In GetActivePortfoliosQueryHandler, MediatR handles queries, clearly separating responsibilities between components.

public class GetActivePortfoliosQuery : IRequest<IEnumerable<Portfolio>> { }



public class GetActivePortfoliosQueryHandler : IRequestHandler<GetActivePortfoliosQuery, IEnumerable<Portfolio>>

{

    private readonly IPortfolioRepository portfolioRepository;



    public GetActivePortfoliosQueryHandler(IPortfolioRepository portfolioRepository)

    {

        this.portfolioRepository = portfolioRepository;

    }



    public async Task<IEnumerable<Portfolio>> Handle(GetActivePortfoliosQuery request, CancellationToken cancellationToken)

    {

        return await portfolioRepository.GetActivePortfolios();

    }

}

// consumer side

...

var activePortfolios = await mediator.Send(new GetActivePortfoliosQuery());

Practical example

While developing the individual investment tracking application InWestMan, I chose an approach based on using IQueryable<T> in the first iteration. This choice seemed convenient to me and provided flexibility with the ability to extract data from the database as needed and add additional sorting and filtering on the client side.

Initially, I did not consider the violation of CQRS principles to be a severe problem. However, when testing asynchronous changes of records from the client side, difficulties arose with organizing their integration. Over time, I discovered that the business logic for data extraction from the database was scattered throughout the project, contradicting the DDD architecture I was trying to follow. Some logic was embedded directly in the repository implementation, some was at the application level, and some aspects were now implemented in the web client. The only area where there was virtually no logic was the domain model.

In my project, the Specification Pattern is used for queries and MediatR for commands, such that all business logic is concentrated in the domain project. Each new Specification class is responsible for its query construction in the database. As a result, this approach not only simplified the original structure of the project but also enriched the domain model, as all necessary specifications are now concentrated in one place.

Conclusion

The choice of approach for reading data from the database is a crucial moment in designing the architecture of an application. It should be based on the analysis of the specific project's requirements. Each of the presented methods — IQueryable<T>, List<T>, Specification Pattern, and MediatR — has unique advantages, risks, and limitations that must be considered when solving specific tasks.

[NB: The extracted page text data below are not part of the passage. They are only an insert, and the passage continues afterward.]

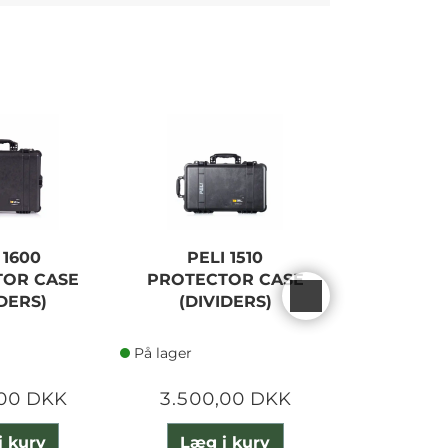
 1600
PELI 1510
PELI
TOR CASE
PROTECTOR CASE
PROTEC
IDERS)
(DIVIDERS)
(DIV
På lager
På lager
,00 DKK
3.500,00 DKK
2.862
i kurv
Læg i kurv
Læg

IQueryable<T> is appropriate for scenarios requiring flexibility in forming queries on the client side, while List<T> suits scenarios where simplicity and immediate execution of queries are essential. The Specification Pattern is a powerful tool for creating clean and testable code, adhering to DDD principles, and is ideal for situations where business logic needs to be separated from data storage mechanisms. MediatR and the CQRS pattern provide a high degree of abstraction and separation of responsibilities, making them suitable for complex applications with advanced business logic and the need for scalability.

It's important to understand that the choice is not limited to a single approach and can combine several strategies depending on the development and expansion of the project. Experience from personal practice, as in the example with the InWestMan application, underscores the importance of flexibility and adaptability in choosing an approach. It also shows how the evolution of requirements can influence architectural decisions and their changes.